While his efforts paid off, his intense training and competition schedule hasn’t always been the easiest during a pandemic.
“It was tough during COVID, but it was nice to have something to work toward,” he says. “I was at home with nothing to do, but we have the gym in our garage, so Tyler programmed me workouts and I did them at home. It was really helpful to be able to do that when I wasn’t feeling well.”
The ranking of the competitions is based on a points system. A completed obstacle earns the competitor a point, and sometimes points are awarded halfway through an obstacle. Whoever has the most points in the fastest time wins.
After an impressive run in Vancouver last month, Snider missed first place by just one point and finished second in the Canadian Pro division. He even finished the weekend with the best overall average in his group and was the only Ontario competitor to make the podium – all in his Nationals debut.

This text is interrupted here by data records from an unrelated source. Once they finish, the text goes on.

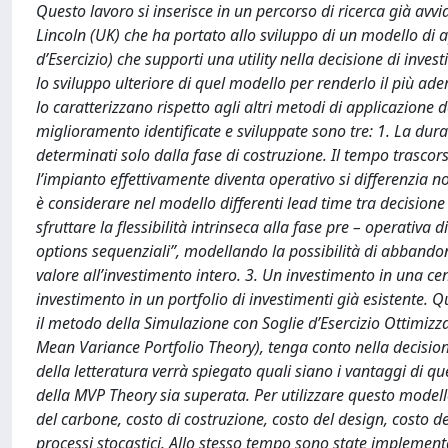
Questo lavoro si inserisce in un percorso di ricerca già avvi
Lincoln (UK) che ha portato allo sviluppo di un modello di 
d’Esercizio) che supporti una utility nella decisione di inve
lo sviluppo ulteriore di quel modello per renderlo il più ader
lo caratterizzano rispetto agli altri metodi di applicazione 
miglioramento identificate e sviluppate sono tre: 1. La durat
determinati solo dalla fase di costruzione. Il tempo trasco
l’impianto effettivamente diventa operativo si differenzia n
è considerare nel modello differenti lead time tra decisione
sfruttare la flessibilità intrinseca alla fase pre – operat
options sequenziali”, modellando la possibilità di abbandon
valore all’investimento intero. 3. Un investimento in una ce
investimento in un portfolio di investimenti già esistente
il metodo della Simulazione con Soglie d’Esercizio Ottimizzat
Mean Variance Portfolio Theory), tenga conto nella decisione
della letteratura verrà spiegato quali siano i vantaggi di q
della MVP Theory sia superata. Per utilizzare questo modello l
del carbone, costo di costruzione, costo del design, costo d
processi stocastici. Allo stesso tempo sono state implementa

“It was great,” he says. “It’s a lot of fun going to a competition across the country because you meet a lot of athletes that you just can’t see. It was really fun to compete against them and see what their style was.”
Snider was one of four other Rebel Gym athletes who went to Vancouver and he says they represented the sault well.
“I went to a lot of competitions alone, but our athletes were there too, so it was a lot of fun to be there and support them and that they could support me,” he says. “It was really cool.”
Snider works full-time at Rebel Gym, even coaching the athletes who eventually went to the nationals with him.
“I really enjoy training them,” he says. “It’s great to see them progress, set goals and achieve them. It’s fun to help them achieve their goals. I also enjoy watching the other coaches and seeing what strategies they use when working with the kids they coach.”
Snider says he wouldn’t be able to do all of this without the support of his family, friends and coaches.
“My parents were really supportive,” he says. “Both have driven me to competitions all over Ontario and the United States and they’ve really helped me do it. Patrick from a gym in Sudbury and Matt from a gym in Milton were also big role models for me.”
Snider is now gearing up for June 2023 Worlds to be held in Greensboro, North Carolina.